Los sistemas de salud colapsan, a la educación virtual ingresa sólo una parte de las juventudes, las fronteras se cierran y abundan los discursos racistas. Las potencias imperialistas se disputan el desarrollo de una posible vacuna y demuestran que sus intereses económicos están por encima de la vida de millones de personas.

El presente, como dimensión histórica, tiene la fuerza de hacernos reflexionar hacia atrás y hacia adelante: ¿qué pasado tuvimos para llegar hasta acá? ¿Qué mundo hay hacia adelante? Tenemos una historia en la que los proyectos políticos transformadores y revolucionarios no pudieron tomar el poder para construir sociedades nuevas. Y un pasado reciente donde muchos de los derechos obtenidos en la calle durante décadas han sido eliminados o puestos en discusión. Tenemos mucho para aprender de las experiencias pasadas y guardamos en nuestra memoria movilizaciones de masas que lograron cambiar las cosas.

Vivimos un presente donde las patronales aumentan sus riquezas y el pueblo pasa a la pobreza. En Argentina, la derecha se moviliza luego de cuatro años de ser gobierno. Sus consignas no son claras porque su composición es heterogénea: terraplanismo, pañuelos de las dos vidas, votantes liberales y de derecha, reivindicadores de la dictadura genocida, opositores al comunismo y defensores de jueces y millonarios. Lo que sí es claro es su odio: a les pobres, a los maricas, lesbianas, trans, travestis, a las mujeres, a les migrantes y a todes les que queremos que el mundo sea un poco más justo.

El mundo en términos ambientales tiene sus días contados; cada vez hay más gente sin laburo y los laburos que existen son peores; la derecha y el odio avanzan. Se acabaron los días de las acciones individuales y los posicionamientos digitales. Es hora de abrirle paso al siglo XXI. No queda otra opción que poner a lo colectivo en primer lugar, para que sea el siglo de las grandes mayorías populares. Lo que vivamos después de la pandemia no será una vuelta a la normalidad. Todas las rebeliones populares del 2019 y 2020 nos mostraron que la normalidad que vivíamos estaba agotada. Y, además, no hay normalidad a la que volver. Ese mundo previo ya no existe porque se transformó. La pandemia es un cambio en nuestras maneras de estar en el mundo.

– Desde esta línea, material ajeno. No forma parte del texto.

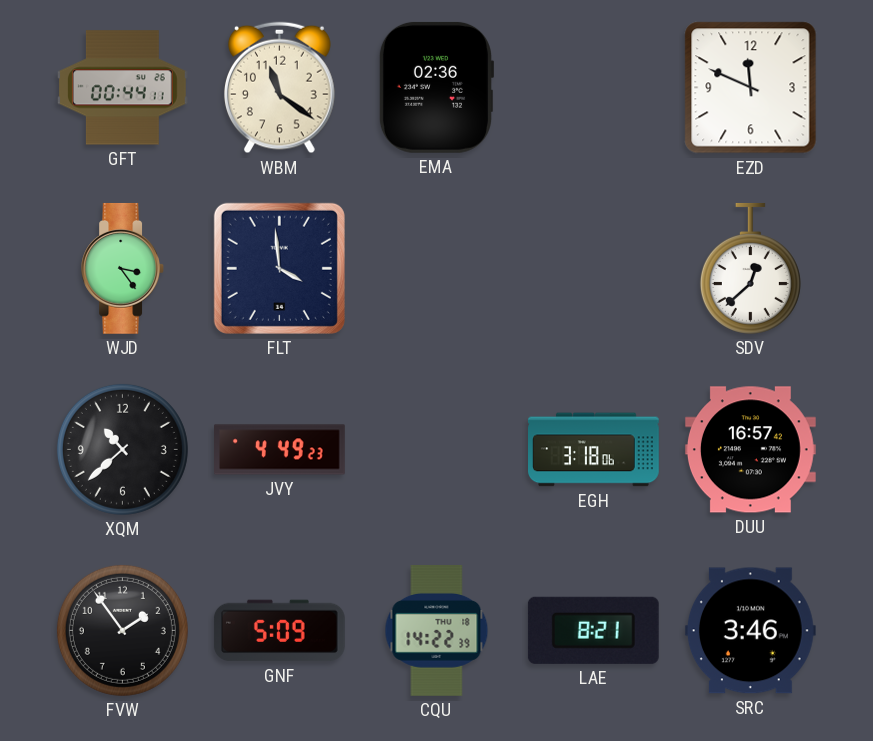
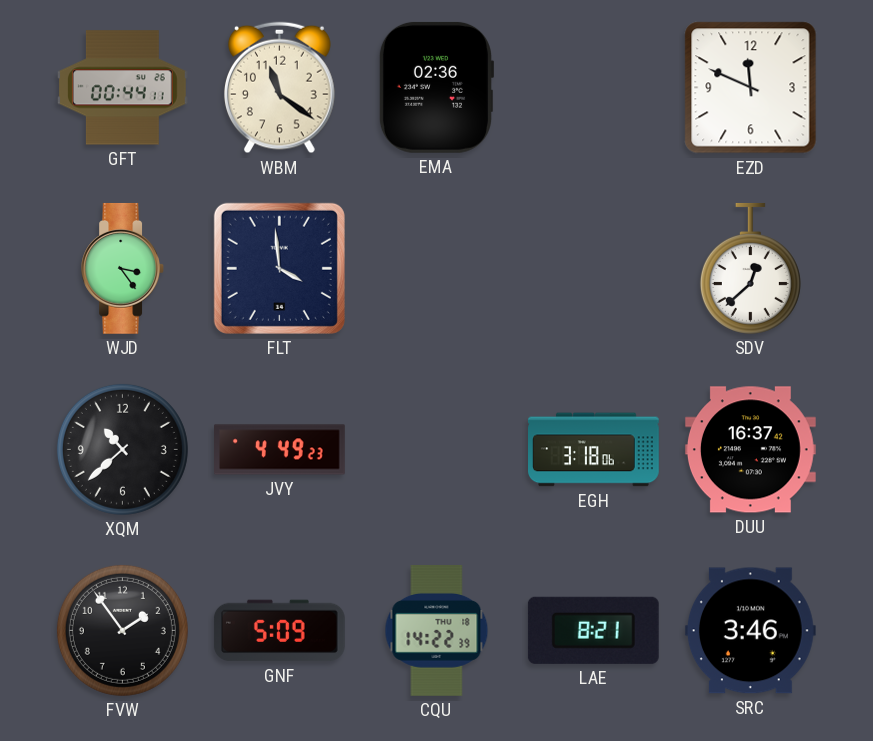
DUU: 16:57 -> 16:37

Las juventudes miramos nuestro pasado para aprender y superar a quienes estuvieron antes que nosotres. Luchamos en el presente para que sea digno. Lo hacemos en los barrios, escuelas, terciarios, universidades y espacios de laburo. Miramos al futuro para hacernos cargo de que podemos y debemos construir algo distinto.

Después de la pandemia, se puede redistribuir la pobreza o discutir realmente la riqueza y los dueños de nuestro país. Las juventudes, como parte del movimiento popular, debemos empujar para construir una agenda de derechos y afectar los intereses de las patronales. Nosotres ponemos en pie el país todos los días. Les toca poner a los que tienen coronita.


Las juventudes migrantes, estudiantiles, barriales; las juventudes de la marea verde, de las canchas y las esquinas podemos construir un mundo nuevo. Es hora de luchar por lo imposible porque lo posible se agotó. Ese mundo tiene que ser socialista y feminista. Ese mundo ya está naciendo.